So look, stranger, don't bore me with your sad life and pathetic small talk
Friday July 24 2009
Networking, to my mind, is something people do when they work in computers. Or fishermen. Or drag queens who mend their own stockings.
The thought of 'going forward' by socialising with people I do not know, just to get work, gives me ulcers. Breaking bread with strangers who have no idea who I am, is enough to make me book a post-dinner party psychotherapy session.
For years I thought I was the only one. Then I started to share my discomfort. I discovered we all hate these things. So I began to ask the question: Why do we all do it?
Dinner with strangers is hard work; dinner with strangers to talk about work is even worse. Only politicians enjoy them, because nobody likes them and they would never get invited anywhere otherwise.
One Fine Gael member once told me that if he had to sit down and eat another overpriced meal with another person who had the initials TD after their name, he was going to buy a grave plot.
A great friend of mine who is a multimillionaire businessman says he never makes his wife go to his work meals.
"Why would I do that to her? I love her." Now he's made his living he never goes to them either: "I'm rich enough and successful enough to choose my own company, because I own my own company."
I don't, and I'm not, but that doesn't stop me from doing the same as him. I know I have held myself back over the years, but I find in any false social environment that I develop the kind of rigor mortis that looks good on exhibits at the Natural History Museum and bad on me.
The only bodily function I am capable of in artificial settings full of small talk is sweating. People don't like sweaty people when they're wagging over canapes.
I hate the real thing, but I love the televised version of staged dining events. Come Dine With Me is a programme that makes all the right comments about all the wrong people, who put themselves forward for four nights of slavery, hosting and attending dinner parties with strangers.
It features the kind of side plates and swipes, the kind of painful reactions and quips that assist me in my claim we should never do anything we don't want to do outside of working hours.
I am a Come Dine With Me fan for the ammunition it provides for my antisocial gun. Hours of visual proof of what the socially desperate will do to get into other people's houses and get people into theirs.
And I include horrendous so-called celebrity cum diners such as Paul Ross and Tamara Beckwith, one famous for never shutting his mouth, the other for never opening hers, in that description.
Obnoxious
The only way those individuals get work is by going to obnoxious gatherings to meet other obnoxious people who might be in a position to hire them. I prefer the ordinary people who feature, most of whom are inordinately snobby and dissatisfied with their lives, or just plain mad.

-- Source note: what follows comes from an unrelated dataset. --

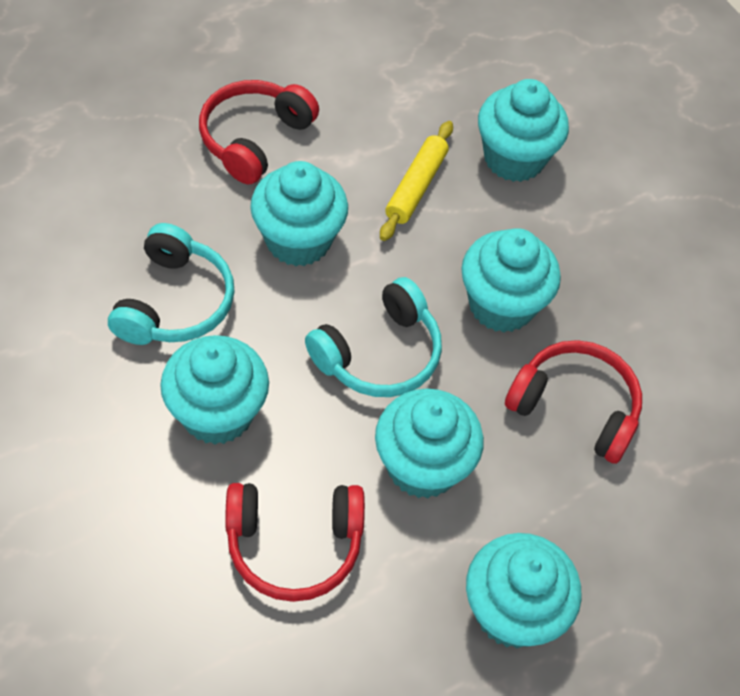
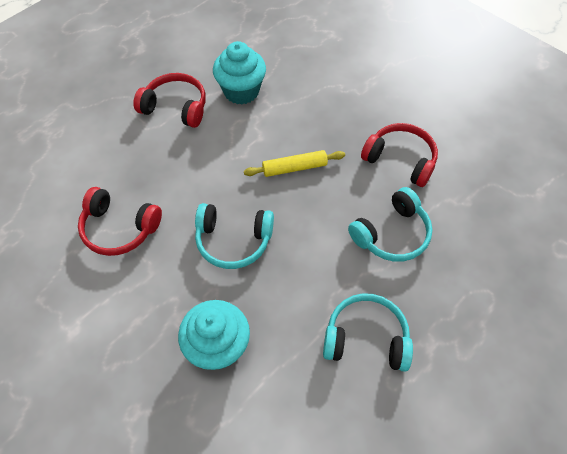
turquoise cupcake: 6 -> 2
turquoise headphones: 2 -> 3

There's something comic and wonderful about a show whose website asks viewers to comment on whether they have ever cooked a recipe from the show, and gives "No, they always look disastrous", as a multiple choice option.
There is no doubt that I am reclusive, becoming more so, in my desire never to talk b***x again to people I do not know. Because you always end up talking about your work.

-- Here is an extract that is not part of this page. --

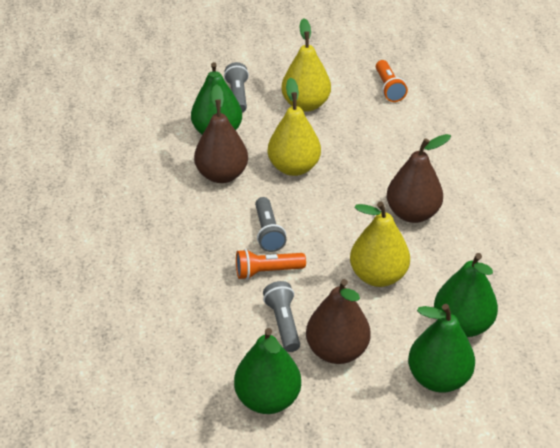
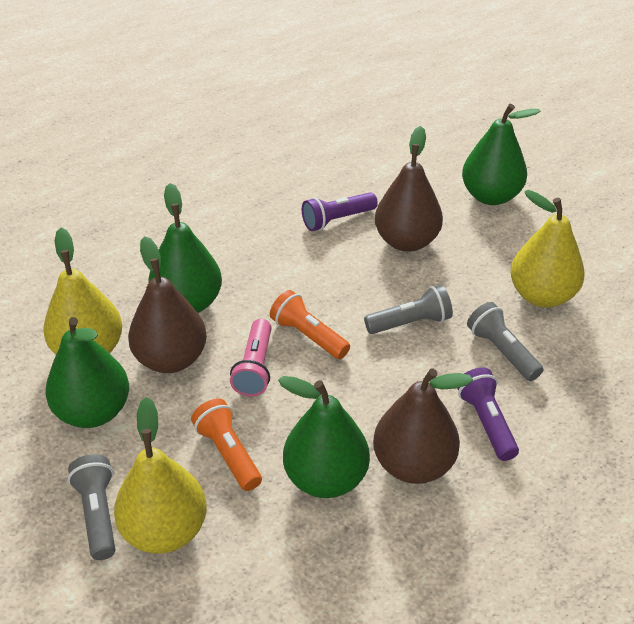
pink flashlight: 0 -> 1
purple flashlight: 0 -> 2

I still cringe over an encounter with a tea taster who described every leafy turn of her career to me. What began as something genuinely interesting to me degenerated into a forensic examination of her favourite drink.
She spoke for 60 minutes about the minutiae of her occupation and I grew older. It put me off tea for life, robbed me of the will to live and make further conversation. But suddenly, she stopped in mid-sentence and left her mouth open, waiting for me to give her a prompt to fill it. My mind was a Sahara. They don't grow tea there, so I asked her what she did for a living?

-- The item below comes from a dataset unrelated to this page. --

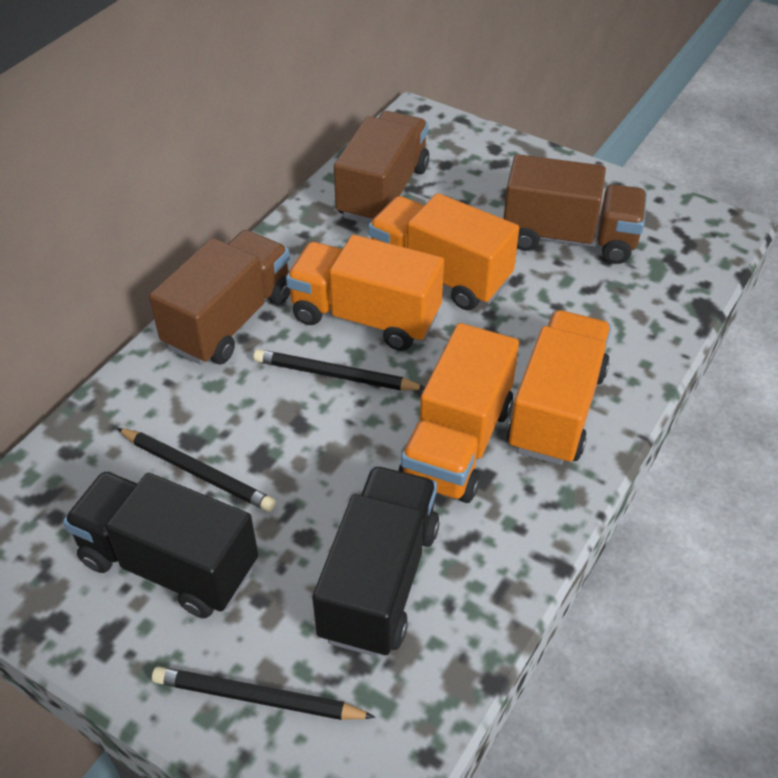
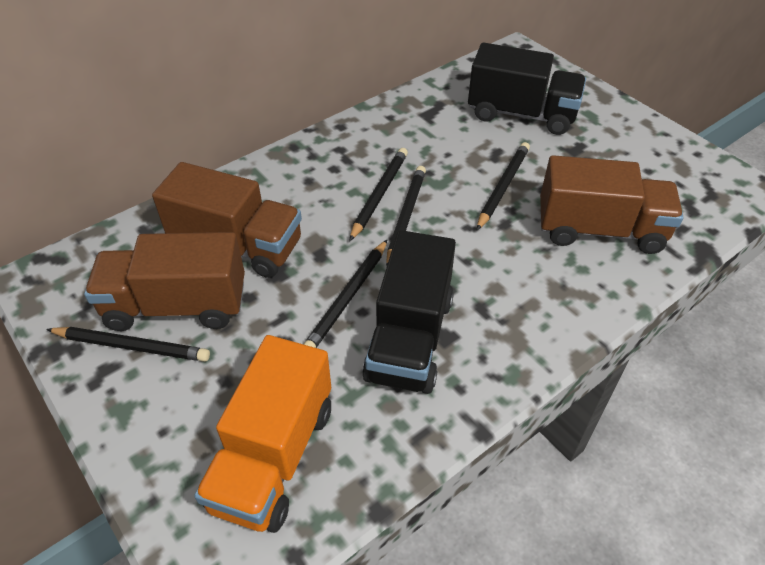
black pencil: 3 -> 5
orange truck: 4 -> 1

She barrelled off to put the kettle on, you could have boiled it on my cheeks. I know I was horribly rude, but it was her fault for being so boring.
So I was very pleased to get an invitation to a dinner party, by people who I've got to know through friends, where it was stipulated: "We will not be talking about work."
This gave me back the hour of life I lost years ago to the tea taster. I pictured a laidback scenario, no piled-up operatic food arrangements, no holding in of the waistline, no stifling of yawns as the ins and outs of brokering are explained to me by someone who thinks I have money and opportunity to care. Proper talking. People being honest.
When I got there, they had printed up cards. I kept one. Suggested Topics: Space Exploration. Greening Our Economy. Is European Central Government A Real Solution?
At the end of the card, it also advised that we were not allowed to talk about our children.
I felt we were in the audience of Questions and Answers and being made to eat food as well as listen to the panel.
I fought for something interesting to say and found nothing, but for the fact I had once met a tea taster, who thought all Green Tea was not mature enough to let near the palate. This fitted into a category. I fitted into none.
Painful
It was four painful hours of people trying to make their lives more interesting, but instead placing themselves in a conversational harness which meant they might all as well have gone to a work function and earned brownie points.
Time is short, precious and far too good to be wasted in rooms you don't want to be in, with people who make you feel you don't know much. Nothing beats a fried egg sandwich and the people who don't mind what mess you make eating it.
In years to come we will pay for that kind of home comfort, after we have strangled ourselves cooking from a plethora of cookbooks and forgotten how to actually speak to each other as human beings.